It would be difficult for South by Southwest Interactive to top last year’s opening keynote speaker: President Barack Obama, who was interviewed by Texas Tribune CEO Evan Smith. (Though Joe Biden, announced on Monday as a March 12 speaker, is a pretty big get.) The conference says it never reached out to President Donald Trump as a potential speaker, but it’s clear that the new U.S. president will loom large over many of the talks at this year’s SXSW across a range of topics.
This year’s keynote slots reflect an emphasis on social issues and compelling stories versus landing the biggest names (more on some of those in a bit).
Jennifer Doudna, a University of California-Berkeley researcher who has pioneered genome editing, was the first tech keynote speaker announced. Joining her in the keynote lineup are author Adam Grant, who is working on a book with Facebook executive Sheryl Sandberg about facing adversity; “National Geographic” adventurer Cory Richards; and Jessica Shortall, managing director of Texas Competes, a coalition making a data-driven case for welcoming LGBTQ communities — she’s likely to address the Texas “bathroom bill” working its way through state the Legislature.
Last week, SXSW announced its last keynote speaker, Yasmin Green, head of Alphabet’s Jigsaw division (formerly Google Ideas), which uses tech to try to solve such problems as online harassment, cybersecurity threats and violent extremism.
This year, SXSW Interactive attendees will have more access to content on the SXSW Film and Music side of things, including keynote speeches from filmmakers Lee Daniels (“Empire”), Gareth Edwards (“Rogue One”) and Jill Soloway (Amazon’s “Transparent”), along with musicians Nile Rodgers, Zane Lowe and Garth Brooks.
Check out our previous SXSW Interactive preview, focused on what’s new and different for 2017, a preview on things to do without a badge, our unofficial parties database and our ongoing SXSW coverage on this page.
For those seeking even bigger names, the SXSW featured speakers list is packed with celebrities (Seth Rogen; Julia Louis-Dreyfus and the cast of “Veep”; John Cena; Bob Odenkirk of “Better Call Saul,” “Game of Thrones” stars and showrunners), people from the world of politics (U.S. Sen.
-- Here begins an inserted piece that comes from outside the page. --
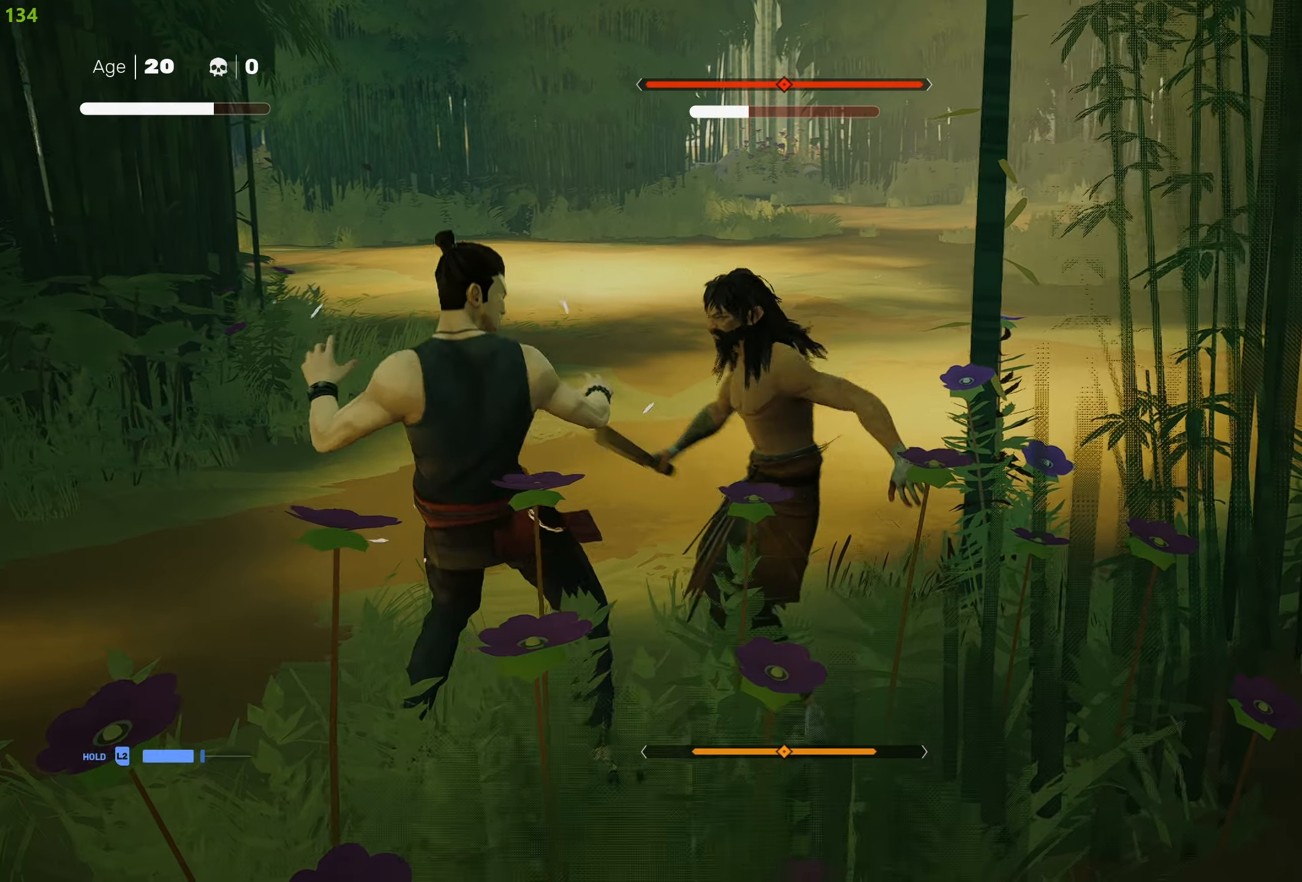
{"buttons": [], "left_stick": "up-left", "right_stick": "center", "events": [[66, "SQUARE", "up"], [83, "left_stick", "right"], [116, "SQUARE", "down"], [150, "left_stick", "up-right"], [216, "SQUARE", "up"], [266, "SQUARE", "down"], [333, "left_stick", "center"], [366, "SQUARE", "up"], [416, "SQUARE", "down"], [466, "left_stick", "up-left"], [500, "SQUARE", "up"]]}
Cory Booker; speechwriters Jon Favreau and Jon Lovett; CNN’s Van Jones), a giant conference room’s worth of tech entrepreneurs (among them the co-founders of Reddit and Tumblr) and a famed anti-clutter guru, author Marie Kondo.
Focus on politics
Though it could lead to volatile conversations, SXSW hasn’t shied away this year from politics, and it is encouraging panelists and attendees to discuss issues of diversity, immigration and specifically how the new president’s policies could affect all areas of the tech industry.
In December, as national nerves were still jangling over a contentious transition, the conference announced its “Tech Under Trump” track, two days of panels devoted to the topic.
The panels, of which there are about 18 as of this writing, with possibly more to be announced by next week’s end, cover areas including self-driving cars, the media, trade wars, startup investment and how the tech industry will deal with what some perceive to be an unpredictable presidential administration. That track takes place March 15-16, but many panels prior to that at SXSW Interactive are likely to focus on Trump as a topic of conversation, particularly in SXSW’s Government track.
The conference’s opening talk, a conversation with U.S. Senator Cory Booker, will take place 11 a.m. on Friday.
In January, SXSW announced that it had booked FBI Director James Comey, who drew controversy during the 2016 presidential election, as a featured speaker. That session is scheduled to take place on March 13, and it could be the subject of a protest that was being organized on Facebook after the session was announced.
Earlier in the year, South by Southwest issued a statement condemning the Trump administration’s travel ban, suggesting that it would pose a problem for artists and attendees from countries included in the executive order. The travel band led at least one performer to cancel.
Last week, the conference found itself mired in its own immigration controversy when a SXSW Music performer backed out of the festival, citing language in the conference’s visa agreement.
SXSW said the social media post from the performer, Told Slant, was misleading and that the conference’s policies toward international performers hasn’t changed from previous years.